The lack of power to detect differences between mortality rates was also mentioned for league tables. Indeed, the ranks of healthcare centres are particularly sensitive to sampling variability and may change broadly from year to year owing to random variability.13 Furthermore, this random variability is as wide as the number of patients is low and the number of extrinsic factors is high. Therefore, a moderately active healthcare centre may have a high mortality rate (say 12%) one year but 0% the year before or after, simply because of random variability.

To illustrate this point of view, we reanalysed the data on mortality rates following coronary artery bypass graft surgery in 32 institutions in France.14 We recalculated hospital ranks along with their potential errors—credible intervals—according to a statistical method intended to evaluate uncertainty associated with ranks.13 Figure 1 shows that Mulhouse hospital which ranks 16th (26th in the magazine14) might have been ranked third or 29th a year earlier or later by pure chance.

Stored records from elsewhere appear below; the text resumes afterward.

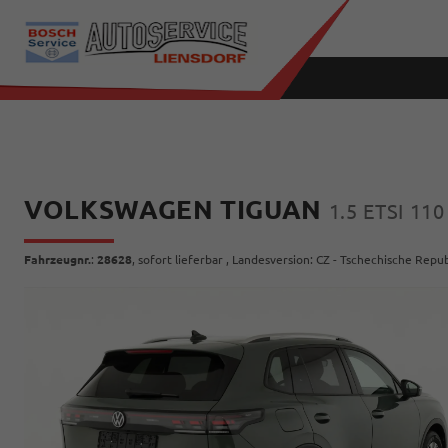
VOLKSWAGEN TIGUAN
1.5 ETSI 11
Fahrzeugnr.
:
28628
,
sofort lieferbar
, Landesversion: CZ - Tschechische Repub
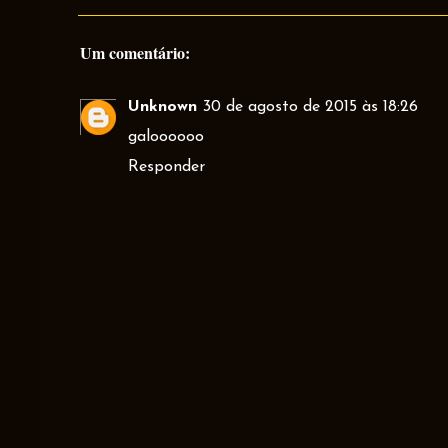
Um comentário:
Unknown
30 de agosto de 2015 às 18:26
galoooooo
Responder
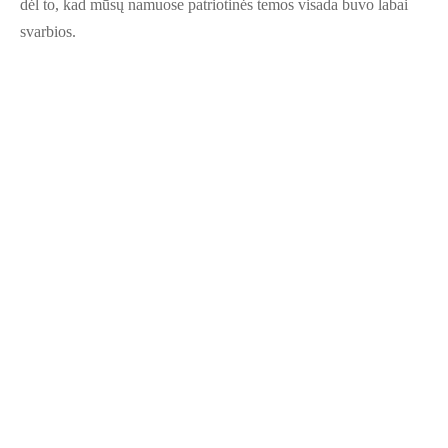
dėl to, kad mūsų namuose patriotinės temos visada buvo labai
svarbios.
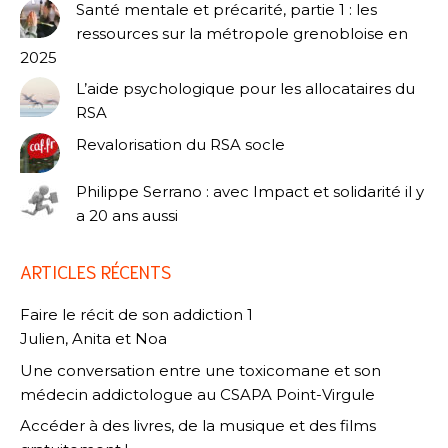
Santé mentale et précarité, partie 1 : les
ressources sur la métropole grenobloise en
2025
L’aide psychologique pour les allocataires du
RSA
Revalorisation du RSA socle
Philippe Serrano : avec Impact et solidarité il y
a 20 ans aussi
ARTICLES RÉCENTS
Faire le récit de son addiction 1
Julien, Anita et Noa
Une conversation entre une toxicomane et son
médecin addictologue au CSAPA Point-Virgule
Accéder à des livres, de la musique et des films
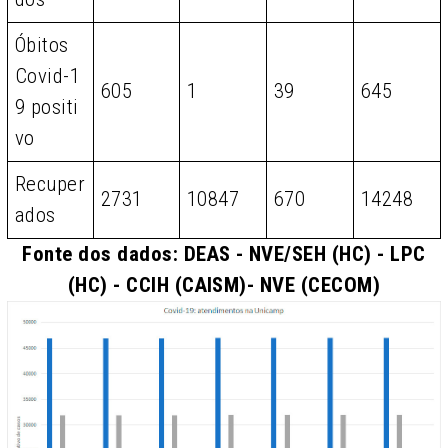
Óbitos
Covid-1
605
1
39
645
9 positi
vo
Recuper
2731
10847
670
14248
ados
Fonte dos dados: DEAS - NVE/SEH (HC) - LPC
(HC) - CCIH (CAISM)- NVE (CECOM)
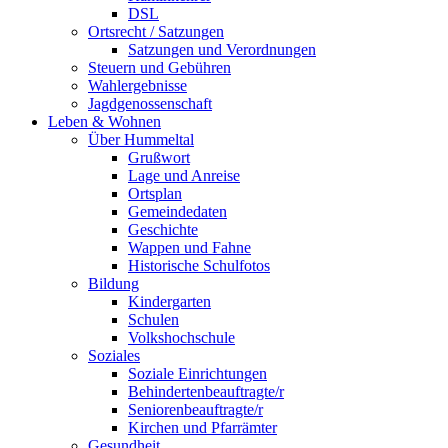
DSL
Ortsrecht / Satzungen
Satzungen und Verordnungen
Steuern und Gebühren
Wahlergebnisse
Jagdgenossenschaft
Leben & Wohnen
Über Hummeltal
Grußwort
Lage und Anreise
Ortsplan
Gemeindedaten
Geschichte
Wappen und Fahne
Historische Schulfotos
Bildung
Kindergarten
Schulen
Volkshochschule
Soziales
Soziale Einrichtungen
Behindertenbeauftragte/r
Seniorenbeauftragte/r
Kirchen und Pfarrämter
Gesundheit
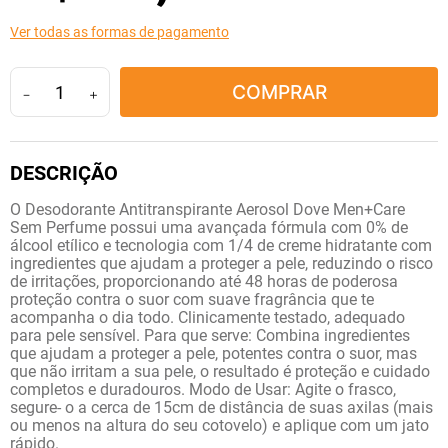
10
º
fraldas geriátricas
Ver todas as formas de pagamento
COMPRAR
－
＋
O Desodorante Antitranspirante Aerosol Dove Men+Care
Sem Perfume possui uma avançada fórmula com 0% de
álcool etílico e tecnologia com 1/4 de creme hidratante com
ingredientes que ajudam a proteger a pele, reduzindo o risco
de irritações, proporcionando até 48 horas de poderosa
proteção contra o suor com suave fragrância que te
acompanha o dia todo. Clinicamente testado, adequado
para pele sensível. Para que serve: Combina ingredientes
que ajudam a proteger a pele, potentes contra o suor, mas
que não irritam a sua pele, o resultado é proteção e cuidado
completos e duradouros. Modo de Usar: Agite o frasco,
segure- o a cerca de 15cm de distância de suas axilas (mais
ou menos na altura do seu cotovelo) e aplique com um jato
rápido.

We also see that very few hospitals may be singled out as being less or more efficient than any other because the credible intervals are too wide in general, despite the substantial number of cases per centre.

Figure 1

Hospital mortality rate ranks () following coronary artery bypass grafts, and their 95% credible intervals (—) according to our calculations.


Any surgeon or centre's performance that departs from a recognised standard should prompt questioning long before approaching confidence limits; it is unacceptable to operate 160 times before being aware of a performance loss. However, comparative results should not be rendered public before significant deviations are observed. Otherwise, the lay opinion may quickly and unfairly judge a given performance as inferior or, more openly, bad. Thus, we recommend that the results of comparisons to a standard or between centres should be considered as incentives for further improvements, rather than tools for final judgements.